EXERCISE DIRECTIONS:
In full and without error, repeat the entries below.

PROVIDED RECORDS:
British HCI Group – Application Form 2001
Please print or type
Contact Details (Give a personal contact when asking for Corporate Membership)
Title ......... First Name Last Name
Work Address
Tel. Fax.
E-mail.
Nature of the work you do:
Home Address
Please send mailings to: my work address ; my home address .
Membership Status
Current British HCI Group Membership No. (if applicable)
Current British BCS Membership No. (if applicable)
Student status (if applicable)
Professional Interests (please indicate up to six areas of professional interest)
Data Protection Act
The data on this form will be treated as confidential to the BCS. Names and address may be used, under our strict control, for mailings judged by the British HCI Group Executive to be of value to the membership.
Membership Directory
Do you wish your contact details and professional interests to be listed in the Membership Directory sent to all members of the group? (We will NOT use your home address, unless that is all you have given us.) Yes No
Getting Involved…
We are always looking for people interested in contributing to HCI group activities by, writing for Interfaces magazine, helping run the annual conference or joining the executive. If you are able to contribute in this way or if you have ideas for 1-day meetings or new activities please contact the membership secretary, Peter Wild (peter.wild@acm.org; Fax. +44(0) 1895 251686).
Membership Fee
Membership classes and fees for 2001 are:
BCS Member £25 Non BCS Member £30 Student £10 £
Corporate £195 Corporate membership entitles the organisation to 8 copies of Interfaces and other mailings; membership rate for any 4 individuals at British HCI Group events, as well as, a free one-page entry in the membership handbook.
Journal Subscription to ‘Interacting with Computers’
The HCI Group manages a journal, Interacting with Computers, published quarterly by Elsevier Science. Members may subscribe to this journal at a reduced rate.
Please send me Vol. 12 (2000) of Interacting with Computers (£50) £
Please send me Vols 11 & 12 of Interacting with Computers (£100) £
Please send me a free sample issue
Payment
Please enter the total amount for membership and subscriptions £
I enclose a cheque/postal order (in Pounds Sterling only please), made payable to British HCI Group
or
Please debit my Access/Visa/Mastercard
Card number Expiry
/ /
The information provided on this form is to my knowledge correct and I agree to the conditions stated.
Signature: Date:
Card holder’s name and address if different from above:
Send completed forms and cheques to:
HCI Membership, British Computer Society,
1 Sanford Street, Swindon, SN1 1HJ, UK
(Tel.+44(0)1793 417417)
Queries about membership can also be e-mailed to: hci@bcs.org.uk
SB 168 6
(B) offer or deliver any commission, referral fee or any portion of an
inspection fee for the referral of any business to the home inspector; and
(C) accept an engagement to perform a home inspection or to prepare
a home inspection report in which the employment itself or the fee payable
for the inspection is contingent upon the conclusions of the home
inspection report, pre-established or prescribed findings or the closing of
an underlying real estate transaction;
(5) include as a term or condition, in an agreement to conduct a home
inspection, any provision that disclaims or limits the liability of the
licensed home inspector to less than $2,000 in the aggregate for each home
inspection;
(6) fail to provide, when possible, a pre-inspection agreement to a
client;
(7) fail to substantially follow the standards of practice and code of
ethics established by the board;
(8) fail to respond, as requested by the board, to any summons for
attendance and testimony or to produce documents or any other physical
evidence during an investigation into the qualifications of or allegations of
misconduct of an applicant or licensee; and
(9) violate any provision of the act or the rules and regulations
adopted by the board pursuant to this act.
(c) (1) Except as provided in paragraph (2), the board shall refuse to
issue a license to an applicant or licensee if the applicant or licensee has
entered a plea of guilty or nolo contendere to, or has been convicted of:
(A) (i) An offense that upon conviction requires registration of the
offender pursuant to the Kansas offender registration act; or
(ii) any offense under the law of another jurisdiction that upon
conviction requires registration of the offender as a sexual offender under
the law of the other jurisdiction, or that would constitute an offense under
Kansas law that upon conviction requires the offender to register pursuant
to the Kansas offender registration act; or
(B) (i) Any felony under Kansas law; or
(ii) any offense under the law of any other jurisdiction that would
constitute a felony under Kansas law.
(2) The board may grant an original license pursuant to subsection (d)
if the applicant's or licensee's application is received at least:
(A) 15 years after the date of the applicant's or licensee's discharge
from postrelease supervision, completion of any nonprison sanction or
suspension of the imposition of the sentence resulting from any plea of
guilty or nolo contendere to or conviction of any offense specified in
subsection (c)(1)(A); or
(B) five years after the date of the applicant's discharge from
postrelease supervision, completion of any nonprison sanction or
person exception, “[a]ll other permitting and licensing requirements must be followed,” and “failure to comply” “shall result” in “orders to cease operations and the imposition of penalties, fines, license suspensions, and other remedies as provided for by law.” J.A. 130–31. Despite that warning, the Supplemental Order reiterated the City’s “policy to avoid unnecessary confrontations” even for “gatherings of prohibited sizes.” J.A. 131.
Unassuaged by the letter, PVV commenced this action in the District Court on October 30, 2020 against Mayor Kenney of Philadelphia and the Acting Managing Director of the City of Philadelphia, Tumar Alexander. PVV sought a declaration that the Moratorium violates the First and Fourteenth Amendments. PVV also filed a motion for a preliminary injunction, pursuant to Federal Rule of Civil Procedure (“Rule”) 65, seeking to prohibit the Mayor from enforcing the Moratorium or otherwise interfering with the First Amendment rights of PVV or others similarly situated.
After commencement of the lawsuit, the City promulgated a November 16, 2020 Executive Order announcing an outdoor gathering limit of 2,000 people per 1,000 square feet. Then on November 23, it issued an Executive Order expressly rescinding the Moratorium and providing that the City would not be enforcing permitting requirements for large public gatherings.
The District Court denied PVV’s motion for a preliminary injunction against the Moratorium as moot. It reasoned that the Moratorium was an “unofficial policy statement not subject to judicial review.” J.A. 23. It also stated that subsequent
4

EXERCISE OUTPUT:
British HCI Group – Application Form 2001
Please print or type
Contact Details (Give a personal contact when asking for Corporate Membership)
Title ......... First Name Last Name
Work Address
Tel. Fax.
E-mail.
Nature of the work you do:
Home Address
Please send mailings to: my work address ; my home address .
Membership Status
Current British HCI Group Membership No. (if applicable)
Current British BCS Membership No. (if applicable)
Student status (if applicable)
Professional Interests (please indicate up to six areas of professional interest)
Data Protection Act
The data on this form will be treated as confidential to the BCS. Names and address may be used, under our strict control, for mailings judged by the British HCI Group Executive to be of value to the membership.
Membership Directory
Do you wish your contact details and professional interests to be listed in the Membership Directory sent to all members of the group? (We will NOT use your home address, unless that is all you have given us.) Yes No
Getting Involved…
We are always looking for people interested in contributing to HCI group activities by, writing for Interfaces magazine, helping run the annual conference or joining the executive. If you are able to contribute in this way or if you have ideas for 1-day meetings or new activities please contact the membership secretary, Peter Wild (peter.wild@acm.org; Fax. +44(0) 1895 251686).
Membership Fee
Membership classes and fees for 2001 are:
BCS Member £25 Non BCS Member £30 Student £10 £
Corporate £195 Corporate membership entitles the organisation to 8 copies of Interfaces and other mailings; membership rate for any 4 individuals at British HCI Group events, as well as, a free one-page entry in the membership handbook.
Journal Subscription to ‘Interacting with Computers’
The HCI Group manages a journal, Interacting with Computers, published quarterly by Elsevier Science. Members may subscribe to this journal at a reduced rate.
Please send me Vol. 12 (2000) of Interacting with Computers (£50) £
Please send me Vols 11 & 12 of Interacting with Computers (£100) £
Please send me a free sample issue
Payment
Please enter the total amount for membership and subscriptions £
I enclose a cheque/postal order (in Pounds Sterling only please), made payable to British HCI Group
or
Please debit my Access/Visa/Mastercard
Card number Expiry
/ /
The information provided on this form is to my knowledge correct and I agree to the conditions stated.
Signature: Date:
Card holder’s name and address if different from above:
Send completed forms and cheques to:
HCI Membership, British Computer Society,
1 Sanford Street, Swindon, SN1 1HJ, UK
(Tel.+44(0)1793 417417)
Queries about membership can also be e-mailed to: hci@bcs.org.uk
SB 168 6
(B) offer or deliver any commission, referral fee or any portion of an
inspection fee for the referral of any business to the home inspector; and
(C) accept an engagement to perform a home inspection or to prepare
a home inspection report in which the employment itself or the fee payable
for the inspection is contingent upon the conclusions of the home
inspection report, pre-established or prescribed findings or the closing of
an underlying real estate transaction;
(5) include as a term or condition, in an agreement to conduct a home
inspection, any provision that disclaims or limits the liability of the
licensed home inspector to less than $2,000 in the aggregate for each home
inspection;
(6) fail to provide, when possible, a pre-inspection agreement to a
client;
(7) fail to substantially follow the standards of practice and code of
ethics established by the board;
(8) fail to respond, as requested by the board, to any summons for
attendance and testimony or to produce documents or any other physical
evidence during an investigation into the qualifications of or allegations of
misconduct of an applicant or licensee; and
(9) violate any provision of the act or the rules and regulations
adopted by the board pursuant to this act.
(c) (1) Except as provided in paragraph (2), the board shall refuse to
issue a license to an applicant or licensee if the applicant or licensee has
entered a plea of guilty or nolo contendere to, or has been convicted of:
(A) (i) An offense that upon conviction requires registration of the
offender pursuant to the Kansas offender registration act; or
(ii) any offense under the law of another jurisdiction that upon
conviction requires registration of the offender as a sexual offender under
the law of the other jurisdiction, or that would constitute an offense under
Kansas law that upon conviction requires the offender to register pursuant
to the Kansas offender registration act; or
(B) (i) Any felony under Kansas law; or
(ii) any offense under the law of any other jurisdiction that would
constitute a felony under Kansas law.
(2) The board may grant an original license pursuant to subsection (d)
if the applicant's or licensee's application is received at least:
(A) 15 years after the date of the applicant's or licensee's discharge
from postrelease supervision, completion of any nonprison sanction or
suspension of the imposition of the sentence resulting from any plea of
guilty or nolo contendere to or conviction of any offense specified in
subsection (c)(1)(A); or
(B) five years after the date of the applicant's discharge from
postrelease supervision, completion of any nonprison sanction or
person exception, “[a]ll other permitting and licensing requirements must be followed,” and “failure to comply” “shall result” in “orders to cease operations and the imposition of penalties, fines, license suspensions, and other remedies as provided for by law.” J.A. 130–31. Despite that warning, the Supplemental Order reiterated the City’s “policy to avoid unnecessary confrontations” even for “gatherings of prohibited sizes.” J.A. 131.
Unassuaged by the letter, PVV commenced this action in the District Court on October 30, 2020 against Mayor Kenney of Philadelphia and the Acting Managing Director of the City of Philadelphia, Tumar Alexander. PVV sought a declaration that the Moratorium violates the First and Fourteenth Amendments. PVV also filed a motion for a preliminary injunction, pursuant to Federal Rule of Civil Procedure (“Rule”) 65, seeking to prohibit the Mayor from enforcing the Moratorium or otherwise interfering with the First Amendment rights of PVV or others similarly situated.
After commencement of the lawsuit, the City promulgated a November 16, 2020 Executive Order announcing an outdoor gathering limit of 2,000 people per 1,000 square feet. Then on November 23, it issued an Executive Order expressly rescinding the Moratorium and providing that the City would not be enforcing permitting requirements for large public gatherings.
The District Court denied PVV’s motion for a preliminary injunction against the Moratorium as moot. It reasoned that the Moratorium was an “unofficial policy statement not subject to judicial review.” J.A. 23. It also stated that subsequent
4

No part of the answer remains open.